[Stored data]
▬▬▬▬▬▬▬▬▬▬
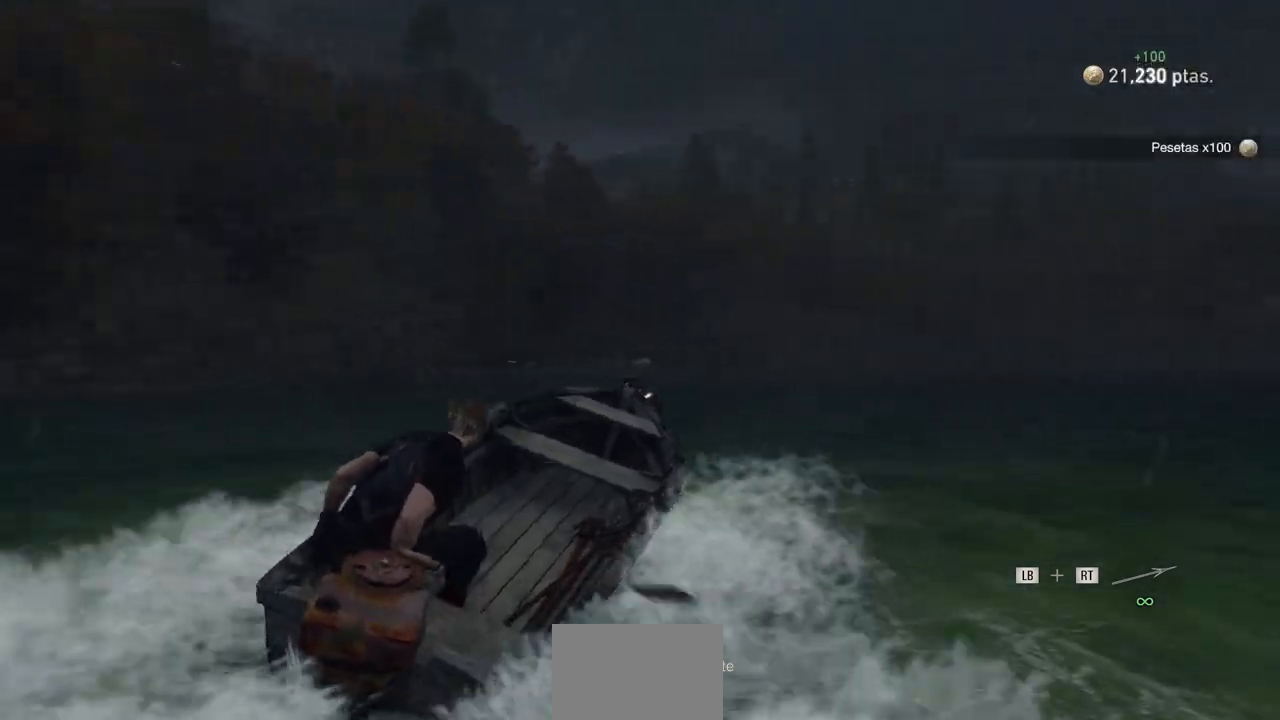
{"buttons": ["R2"], "left_stick": "center", "right_stick": "center", "events": [[183, "left_stick", "center"], [317, "left_stick", "right"], [433, "left_stick", "center"]]}
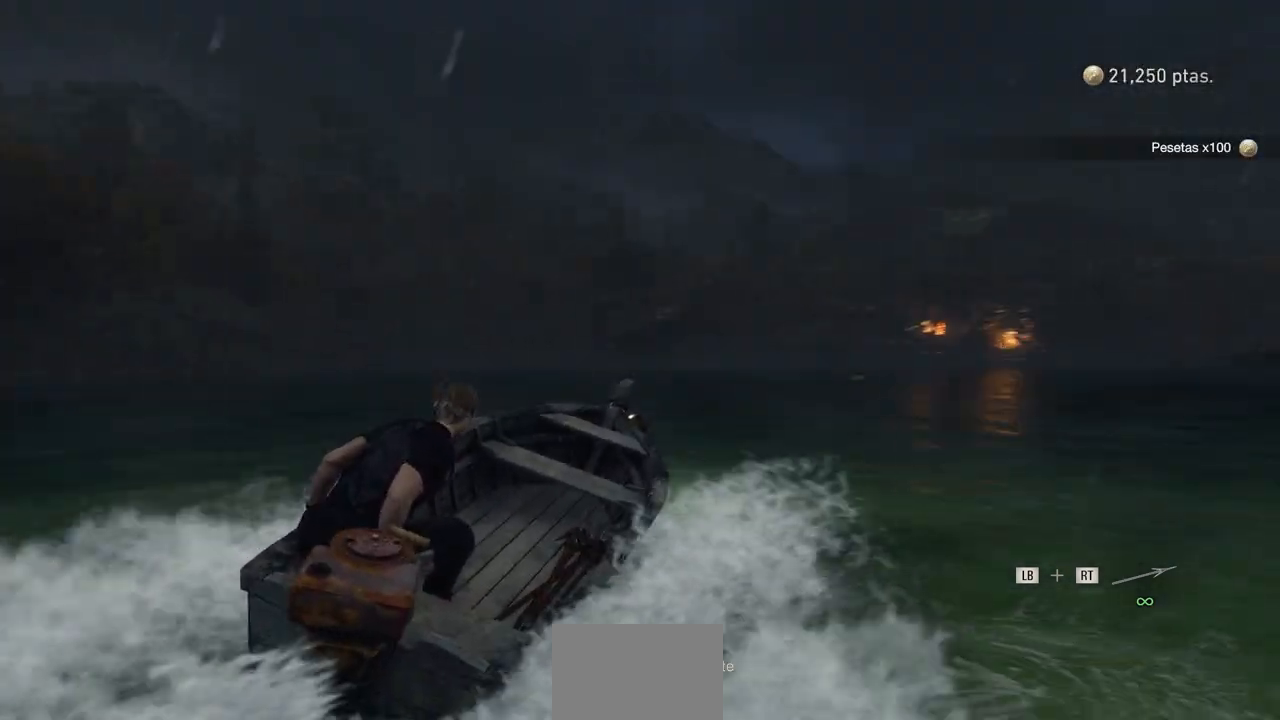
{"buttons": ["R2"], "left_stick": "center", "right_stick": "center", "events": [[133, "left_stick", "left"], [367, "left_stick", "center"]]}
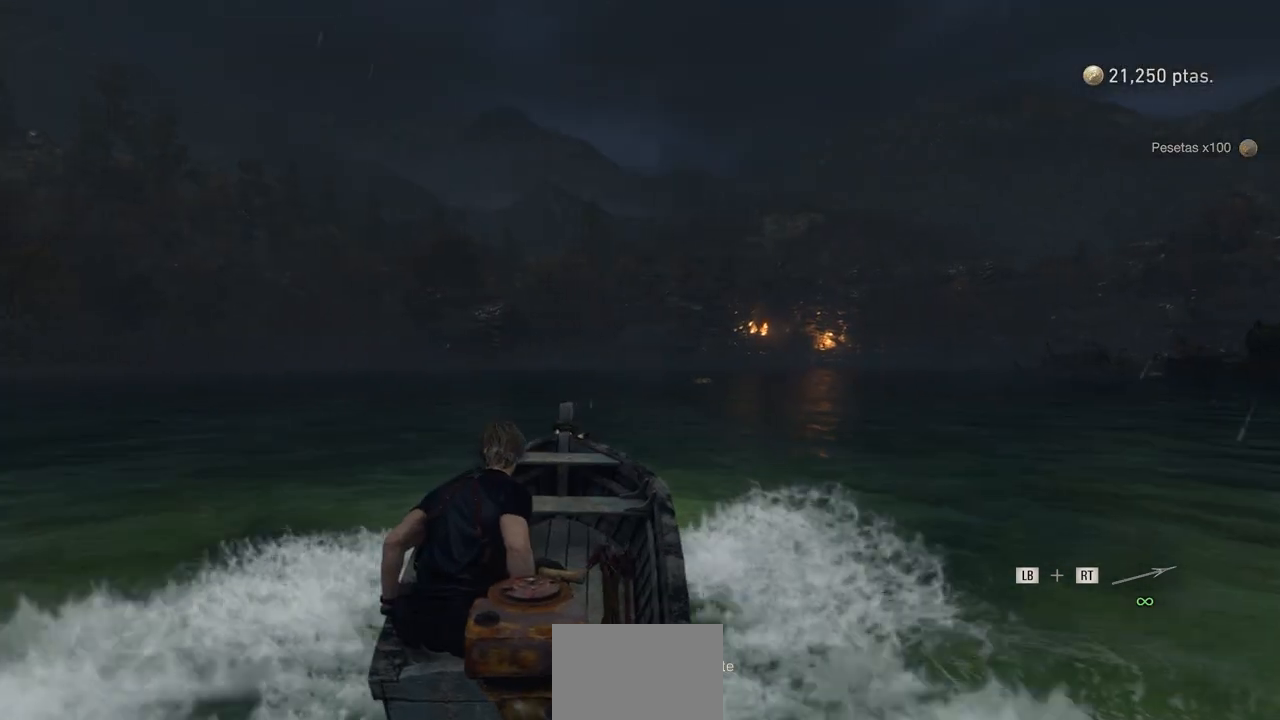
{"buttons": ["R2"], "left_stick": "center", "right_stick": "center", "events": []}
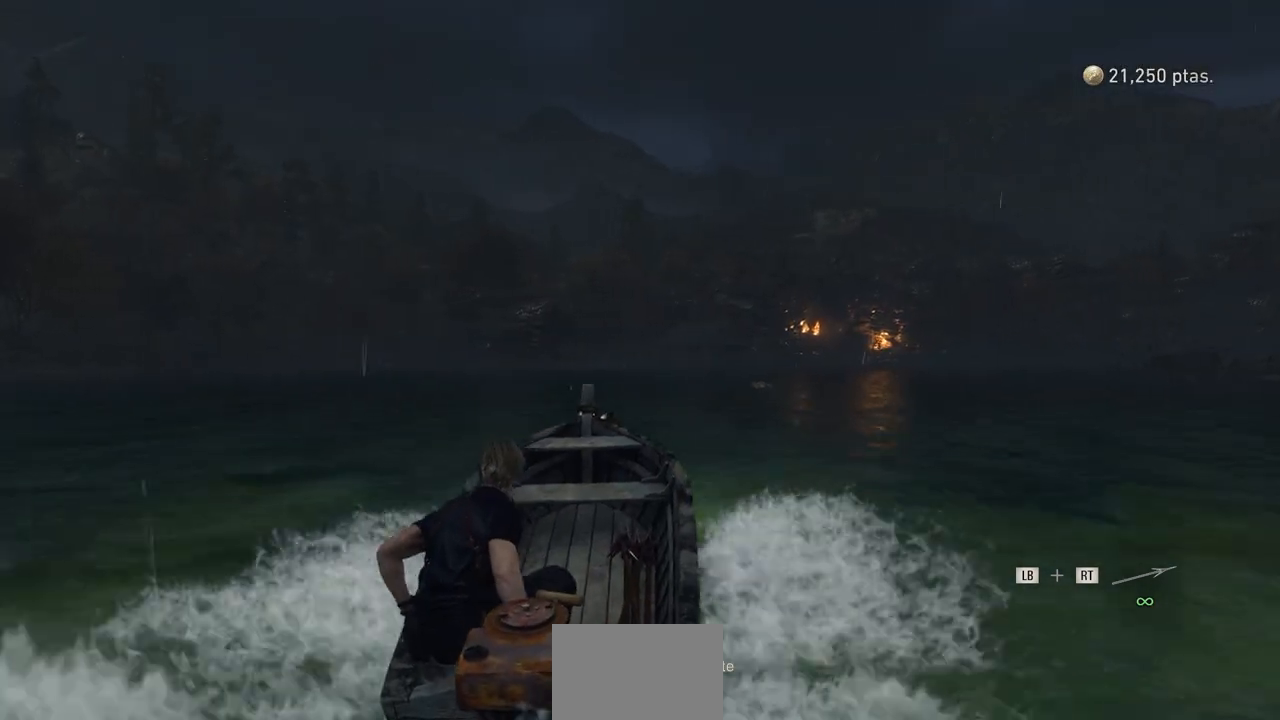
{"buttons": ["R2"], "left_stick": "center", "right_stick": "center", "events": [[283, "left_stick", "right"], [400, "left_stick", "center"]]}
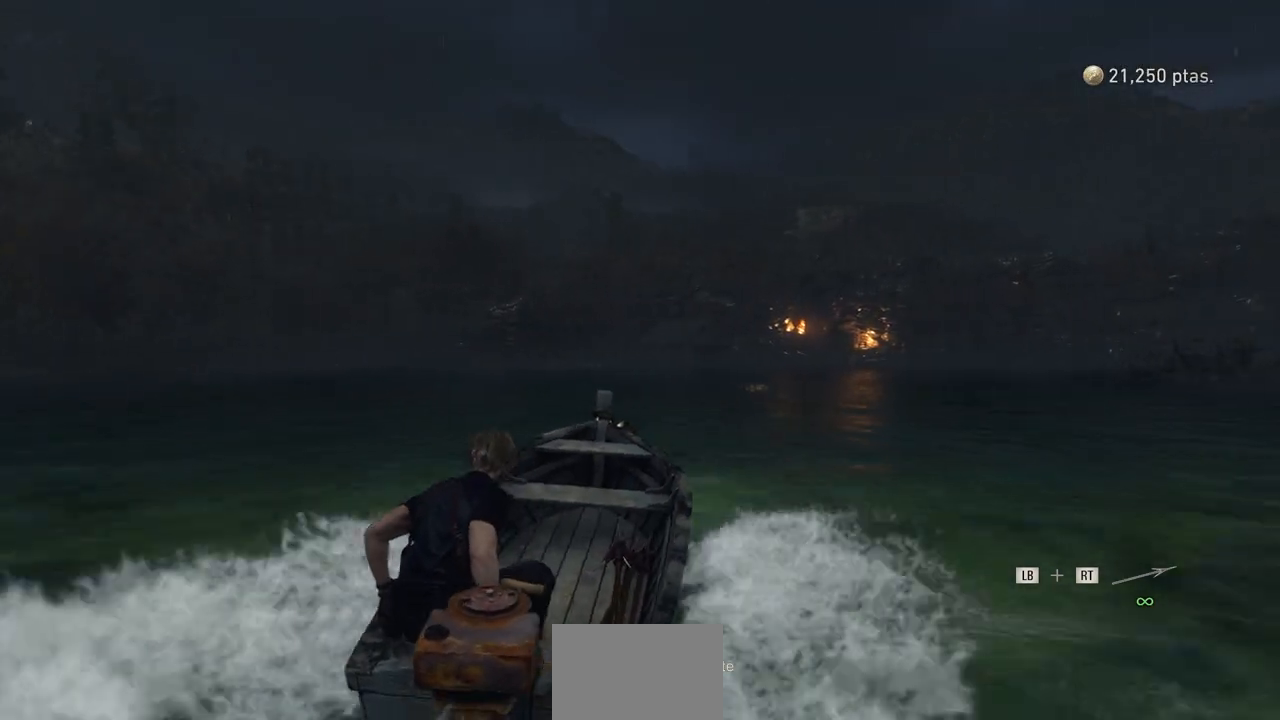
{"buttons": ["R2"], "left_stick": "center", "right_stick": "center", "events": []}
▬▬▬▬▬▬▬▬▬▬
What is expected: Leave the images out and print each entry exactly.

Response to the task:
{"buttons": ["R2"], "left_stick": "center", "right_stick": "center", "events": [[183, "left_stick", "center"], [317, "left_stick", "right"], [433, "left_stick", "center"]]}
{"buttons": ["R2"], "left_stick": "center", "right_stick": "center", "events": [[133, "left_stick", "left"], [367, "left_stick", "center"]]}
{"buttons": ["R2"], "left_stick": "center", "right_stick": "center", "events": []}
{"buttons": ["R2"], "left_stick": "center", "right_stick": "center", "events": [[283, "left_stick", "right"], [400, "left_stick", "center"]]}
{"buttons": ["R2"], "left_stick": "center", "right_stick": "center", "events": []}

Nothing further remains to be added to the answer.